Here's the program that created the table above:

<TABLE BORDER=3 CELLSPACING=3 CELLPADDING=3>

<TR>
<TD ALIGN="center" COLSPAN="3">This Goes Across the Top!</TD>
</TR>

<TR>
<TD ALIGN="center">Cell</TD>
<TD ALIGN="center">Cell</TD>
<TD ALIGN="center">Cell</TD>
</TR>

</TABLE>

     Notice the first <TD> line. See how it contains the ALIGN command plus that COLSPAN thing I talked about? Here's the deal:

  • A Table is a series of columns (the up and down sections) and rows (the left to right sections).
  • I wanted the first TD cell to span across three columns so I added the command COLSPAN and told the span to go across three columns. Note there are three cells (columns) that are being spanned by that command.
  • If I had written COLSPAN="2", the span would have been only two columns.
  • Note where the first <TR> command fell. It is right after the row that spanned three columns. If I had spanned only two, then I would have had to place another TD cell before the first TR command.
  • It is best to draw out your table before writing your HTML code. That will help you to see where the table rows must break to keep within the square that is the table.


The ROWSPAN Command

     My guess is that you can just about guess what is going to happen here. Basically the same thing as above, but the command spans rows rather than columns. Here's an example:

 
How
about
this?
 
Cell
 
 
Cell
 

Here's what made it:

<TABLE BORDER=3 width=340 CELLSPACING=3 CELLPADDING=3>

<TR>

<TD ROWSPAN="2" ALIGN=center WIDTH="200">How about this?</TD>
<TD ALIGN=center WIDTH="200">Cell</TD>
</TR>

<TR>
<TD ALIGN=center WIDTH="200">Cell</TD>
</TR>
</TABLE>

     See what happened? I simply told the column to span over two rows. I think that's a bit confusing too. You tell columns to span rows and you tell rows to span columns. It confuses me every so often.

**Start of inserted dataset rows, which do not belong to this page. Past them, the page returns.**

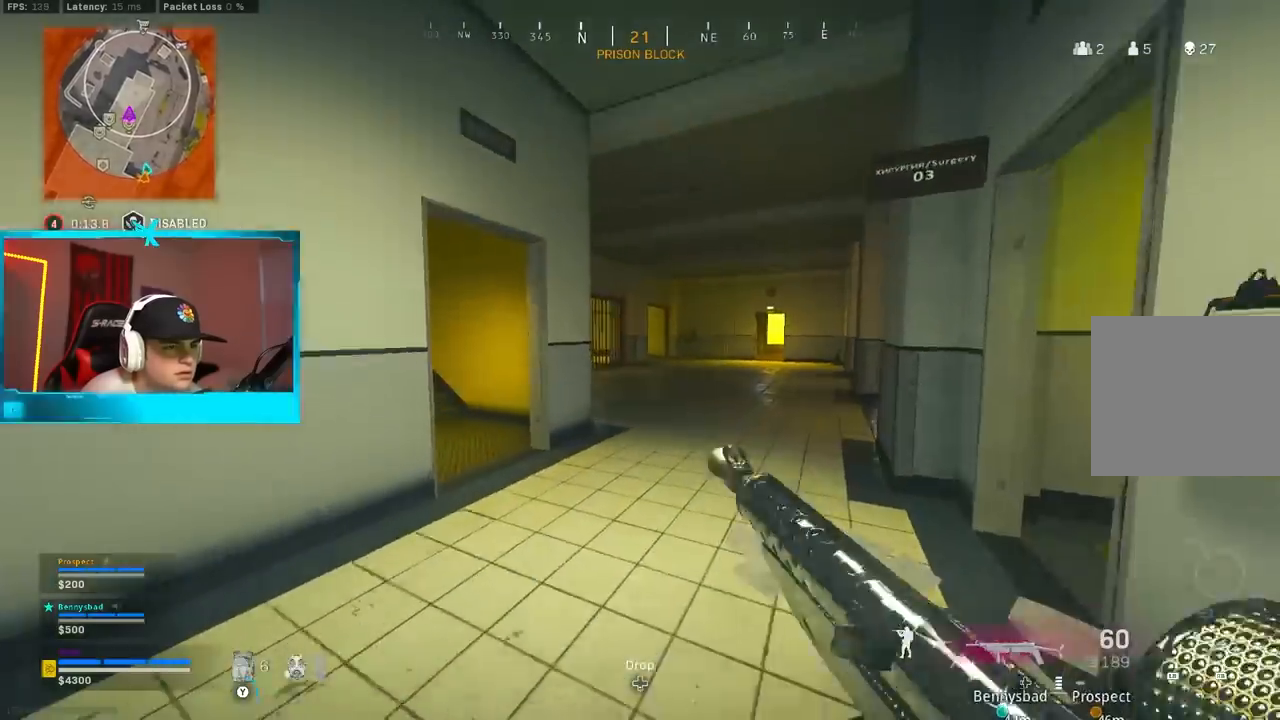
{"buttons": [], "left_stick": "up", "right_stick": "left", "events": [[83, "Y", "down"], [133, "Y", "up"], [217, "Y", "down"], [283, "Y", "up"], [500, "right_stick", "left"]]}
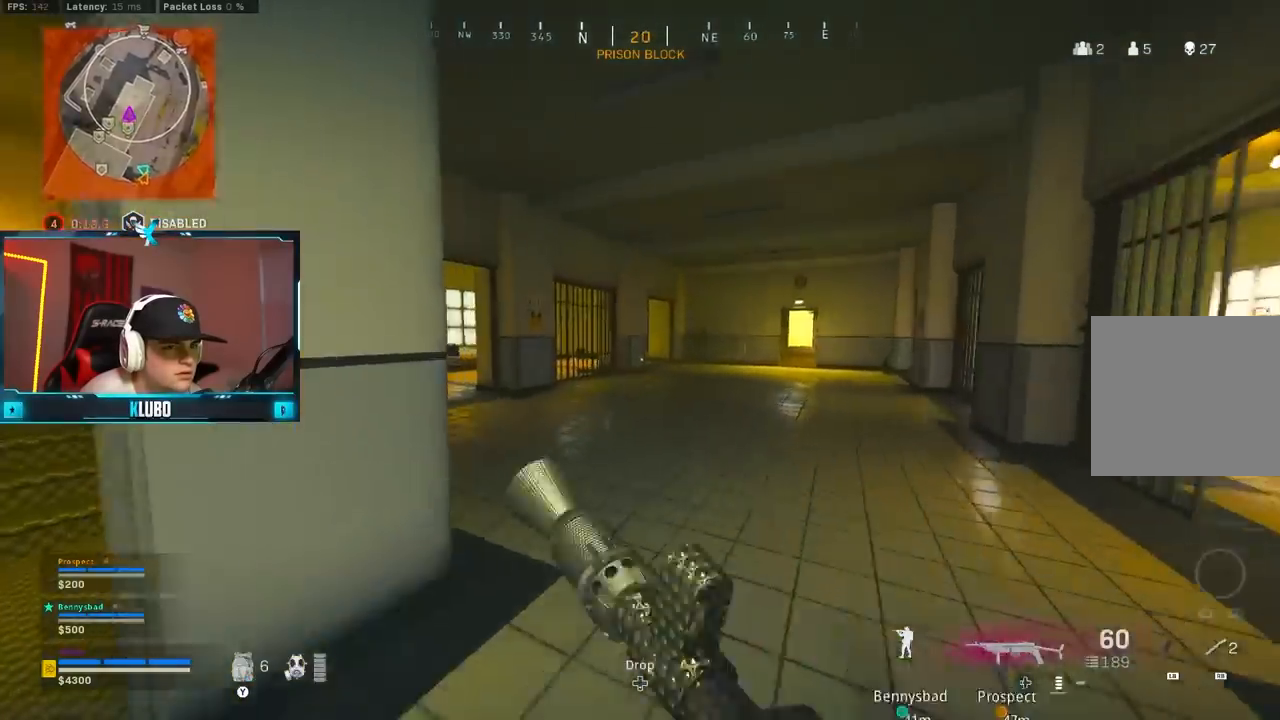
{"buttons": ["A"], "left_stick": "right", "right_stick": "right", "events": [[67, "B", "down"], [233, "B", "up"], [300, "B", "down"], [300, "left_stick", "right"], [350, "right_stick", "right"], [367, "A", "down"], [417, "B", "up"]]}
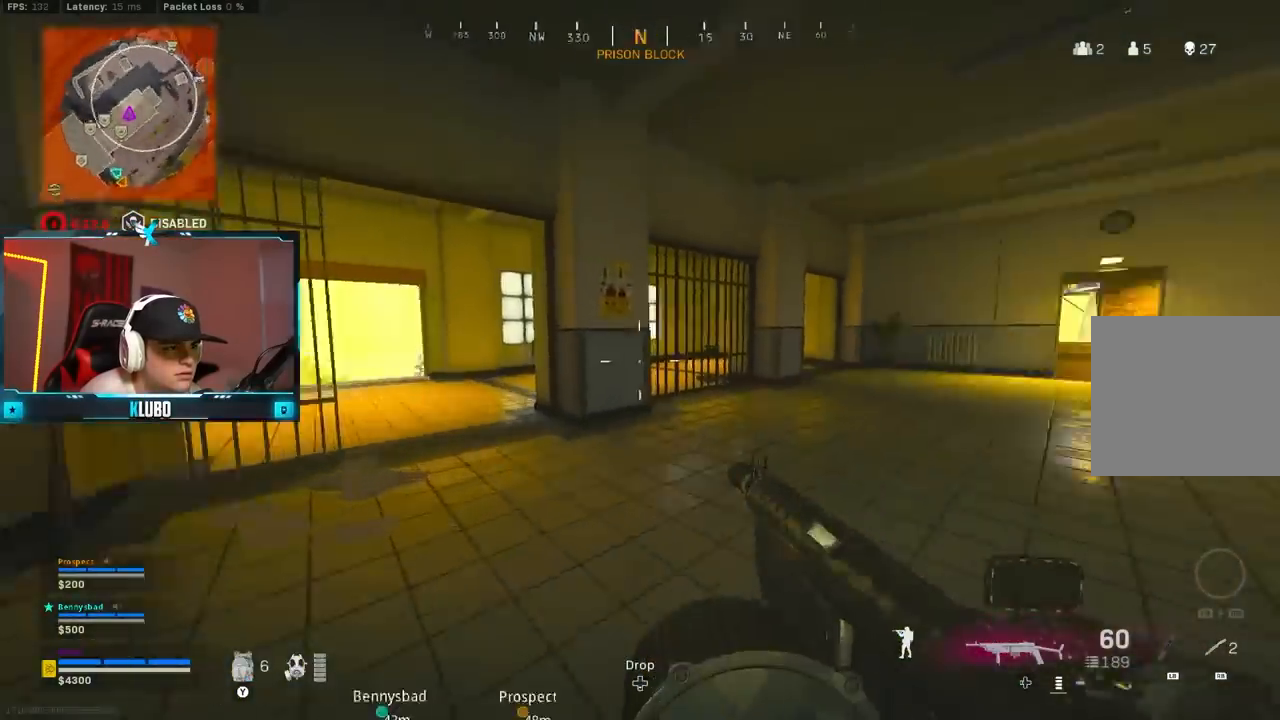
{"buttons": ["A", "Y"], "left_stick": "up-left", "right_stick": "center"}
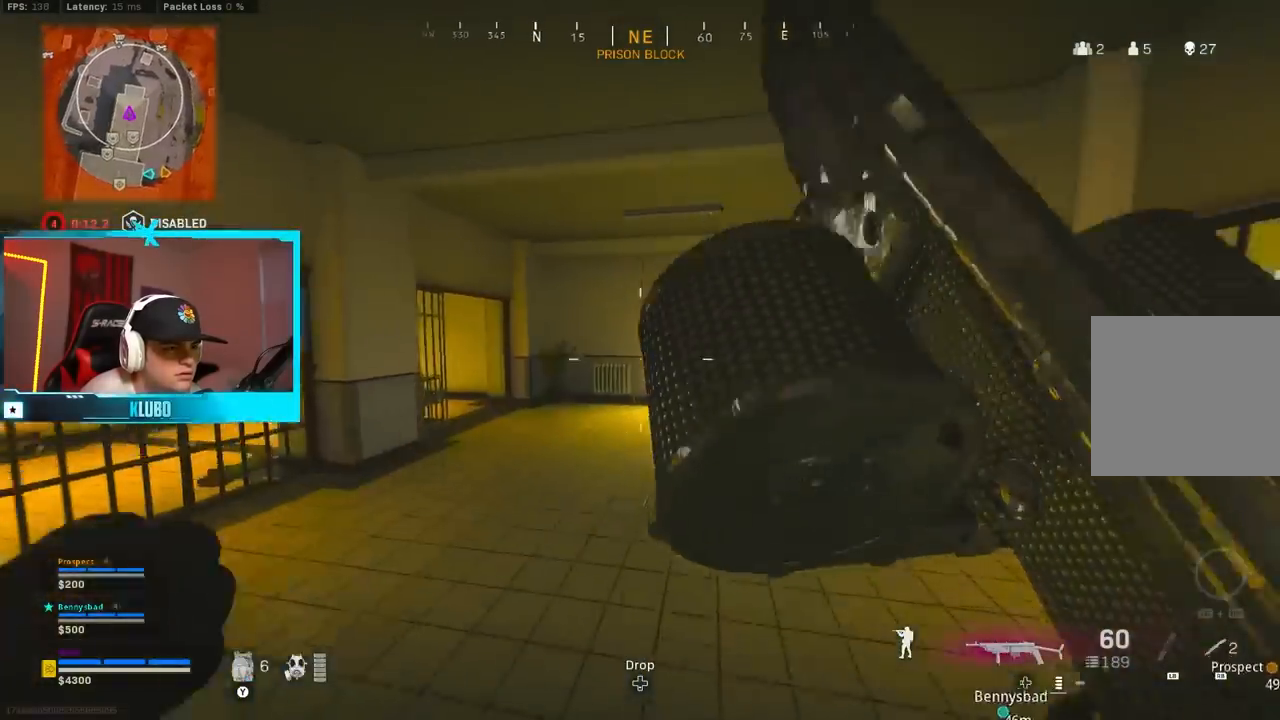
{"buttons": [], "left_stick": "up", "right_stick": "center", "events": [[67, "Y", "up"], [83, "A", "up"], [133, "Y", "down"], [217, "Y", "up"], [217, "left_stick", "up"], [300, "Y", "down"], [350, "Y", "up"], [450, "Y", "down"], [500, "Y", "up"]]}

     Again, the best thing to do is to draw out the table before you attempt to create it with HTML commands. Getting the spans is never the difficult thing. The problem is always where do you place the <TR> command to keep this information all inside the four corners.


What's That WIDTH="--" Deal?

     Yeah, I did just pop that up out of nowhere, didn't I? That command denotes the width of the cell. When you use numbers, like I did above, it is defining the width in pixels. If you use percentages, like WIDTH="20%" it is denoting width of the cell in relationship to the screen. Please notice the percentage sign is required.
     This helps a lot in defining the space your tables will take up on the page. Using percentages helps in keeping the cells somewhat equal between browsers and differing screen settings.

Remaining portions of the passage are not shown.